Are We Putting Data at Risk for Smarter, Safer Cars?

Vehicles with the capability to operate independently of a human driver may be safer for roadways, but the data they collect and store could pose other issues altogether.

(TNS) — Autonomous vehicles are the wave of a rapidly approaching future that is already bringing increasing amounts of “smart” technology to cars and trucks, and could eventually make passengers of everyone in a vehicle.

Experts say smart cars will make the roads exponentially safer by taking the automobile’s weak link — its human driver — out of the equation.

Accidents would decline 90 percent by 2050, according to professional services company KPMG in a June report on the impact autonomous vehicles will have on the insurance industry. More than 305,964 traffic crashes occurred in Ohio in 2016, including 1,133 fatalities.
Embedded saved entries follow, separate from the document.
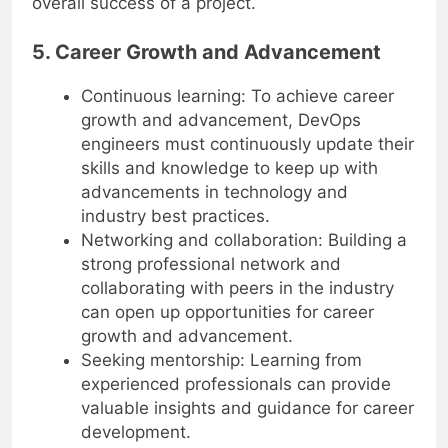
overall success of a project.
5. Career Growth and Advancement
Continuous learning: To achieve career
growth and advancement, DevOps
engineers must continuously update their
skills and knowledge to keep up with
advancements in technology and
industry best practices.
Networking and collaboration: Building a
strong professional network and
collaborating with peers in the industry
can open up opportunities for career
growth and advancement.
Seeking mentorship: Learning from
experienced professionals can provide
valuable insights and guidance for career
development.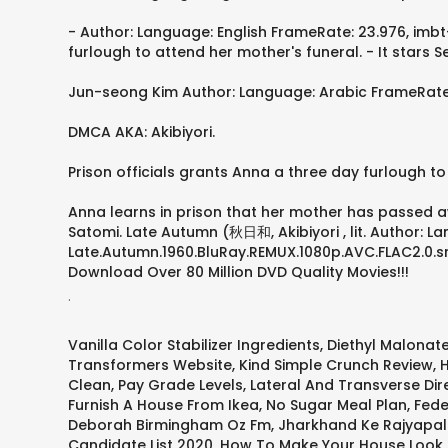
- Author: Language: English FrameRate: 23.976, imbt-
furlough to attend her mother's funeral. - It star
Jun-seong Kim Author: Language: Arabic FrameRate: 2
DMCA AKA: Akibiyori.
Prison officials grants Anna a three day furlough to
Anna learns in prison that her mother has passed a
Satomi. Late Autumn (秋日和, Akibiyori , lit. Author: L
Late.Autumn.1960.BluRay.REMUX.1080p.AVC.FLAC2.0.srt 
Download Over 80 Million DVD Quality Movies!!!
.
Vanilla Color Stabilizer Ingredients
,
Diethyl Malonat
Transformers Website
,
Kind Simple Crunch Review
,
H
Clean
,
Pay Grade Levels
,
Lateral And Transverse Dir
Furnish A House From Ikea
,
No Sugar Meal Plan
,
Fede
Deborah Birmingham Oz Fm
,
Jharkhand Ke Rajyapal
Candidate List 2020
,
How To Make Your House Look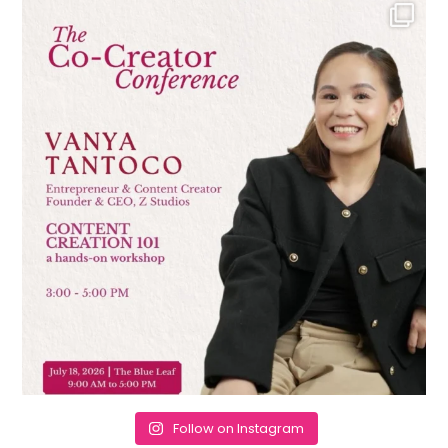
Follow on Instagram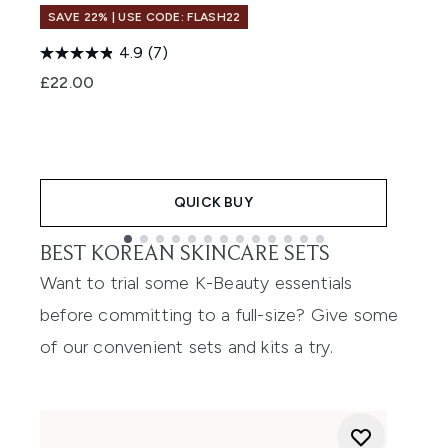
SAVE 22% | USE CODE: FLASH22
4.9
(7)
£22.00
£
QUICK BUY
BEST KOREAN SKINCARE SETS
Showing slide 1
Want to trial some K-Beauty essentials
before committing to a full-size? Give some
of our convenient sets and kits a try.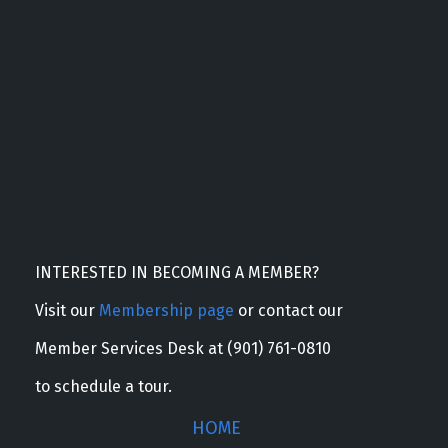
INTERESTED IN BECOMING A MEMBER?
Visit our
Membership page
or contact our
Member Services Desk at (901) 761-0810
to schedule a tour.
HOME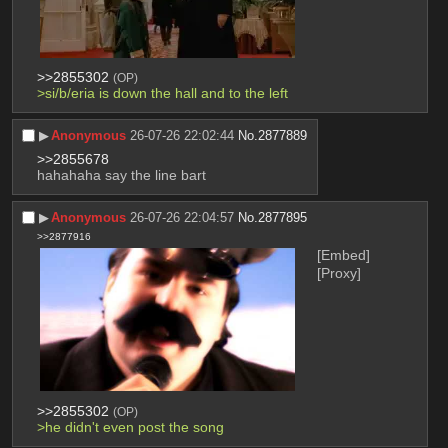
>>2855302
(OP)
>si/b/eria is down the hall and to the left
▶︎
Anonymous
26-07-26 22:02:44
No.
2877889
>>2855678
hahahaha say the line bart
▶︎
Anonymous
26-07-26 22:04:57
No.
2877895
>>2877916
[Embed]
[Proxy]
>>2855302
(OP)
>he didn't even post the song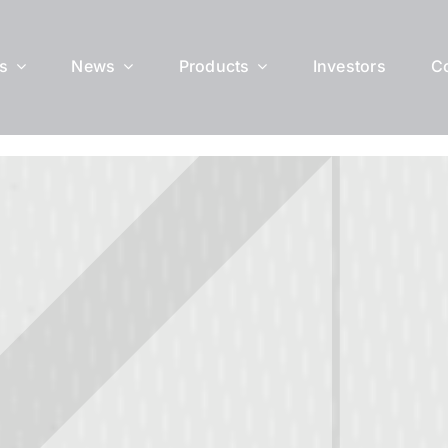
s
News
Products
Investors
C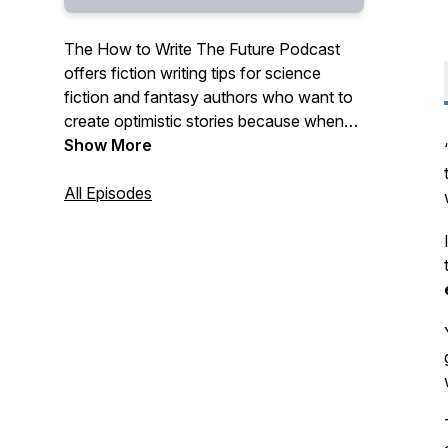
The How to Write The Future Podcast
offers fiction writing tips for science
fiction and fantasy authors who want to
create optimistic stories because when
we vision what is possible, we help make
Show More
it so. By science fiction and fantasy
author and fiction writing coach, Beth
All Episodes
Barany.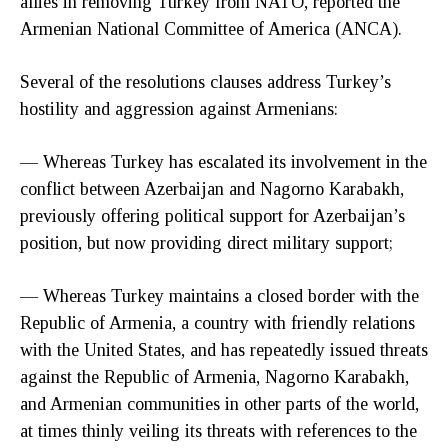
allies in removing Turkey from NATO, reported the
Armenian National Committee of America (ANCA).
Several of the resolutions clauses address Turkey’s
hostility and aggression against Armenians:
— Whereas Turkey has escalated its involvement in the
conflict between Azerbaijan and Nagorno Karabakh,
previously offering political support for Azerbaijan’s
position, but now providing direct military support;
— Whereas Turkey maintains a closed border with the
Republic of Armenia, a country with friendly relations
with the United States, and has repeatedly issued threats
against the Republic of Armenia, Nagorno Karabakh,
and Armenian communities in other parts of the world,
at times thinly veiling its threats with references to the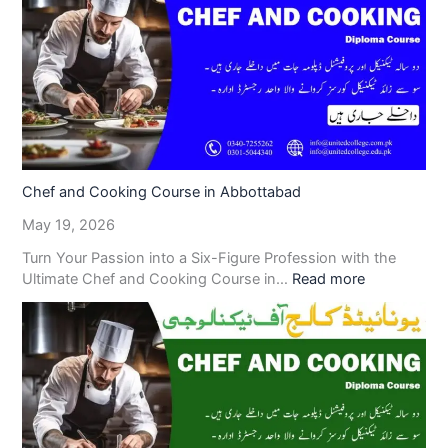
Chef and Cooking Course in Abbottabad
May 19, 2026
Turn Your Passion into a Six-Figure Profession with the
Ultimate Chef and Cooking Course in…
Read more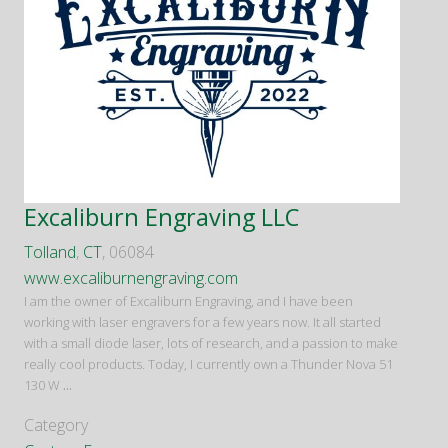
Excaliburn Engraving LLC
Tolland
,
CT
, 06084
www.excaliburnengraving.com
I am the owner of Excaliburn Engraving, and I have been
working with laser engravers for a few years now. It all started
with a small diode laser, lots of research, and a passion to make
really cool products. Today, I currently own a Thunder Nova 51
130 W
...
Category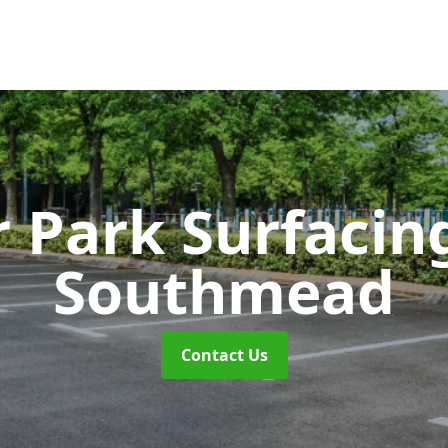
r Park Surfaci
Southmead
Contact Us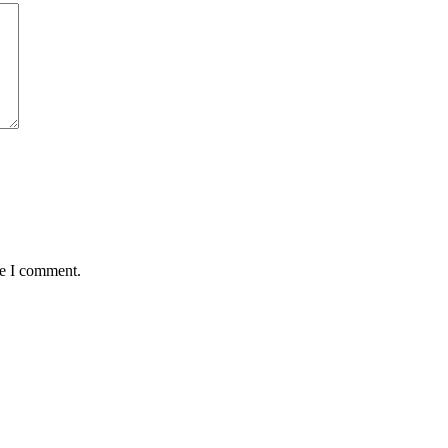
me I comment.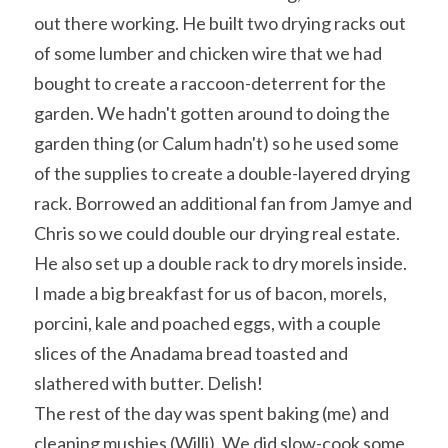
out there working. He built two drying racks out 
of some lumber and chicken wire that we had 
bought to create a raccoon-deterrent for the 
garden. We hadn't gotten around to doing the 
garden thing (or Calum hadn't) so he used some 
of the supplies to create a double-layered drying 
rack. Borrowed an additional fan from Jamye and 
Chris so we could double our drying real estate. 
He also set up a double rack to dry morels inside.
I made a big breakfast for us of bacon, morels, 
porcini, kale and poached eggs, with a couple 
slices of the Anadama bread toasted and 
slathered with butter. Delish!
The rest of the day was spent baking (me) and 
cleaning mushies (Willi). We did slow-cook some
If the forecasts are correct, that would mean Ohio could have barely more than 100 fatalities a year, or about two a week. Currently, the state averages more than three a day.

This can all be accomplished, according to those involved in the research, because artificial intelligence and machine learning would make the computer “brain” driving autonomous cars and trucks far better at making decisions than humans, whose errors today cause 94 percent of car crashes.

“The computer brain is programmed. You’re pretty sure reliably what it’s going to do. But the human brain? Who knows,” said Carla Bailo, assistant vice president for mobility research and business development at Ohio State University.

OSU is pioneering research into autonomous vehicles, helping make Ohio a key player nationally in the development of technology that could revolutionize driving. Ohio State’s partners include the Ohio Department of Transportation, the Ohio Turnpike and the Transportation Research Center (TRC) in West Liberty, the nation’s largest independent automotive testing and proving ground.

“With our research we do have some of the really ‘out there,’ (things) that you wouldn’t even recognize as a vehicle in its current state,” said Joanna Pinkerton, TRC chief operating officer.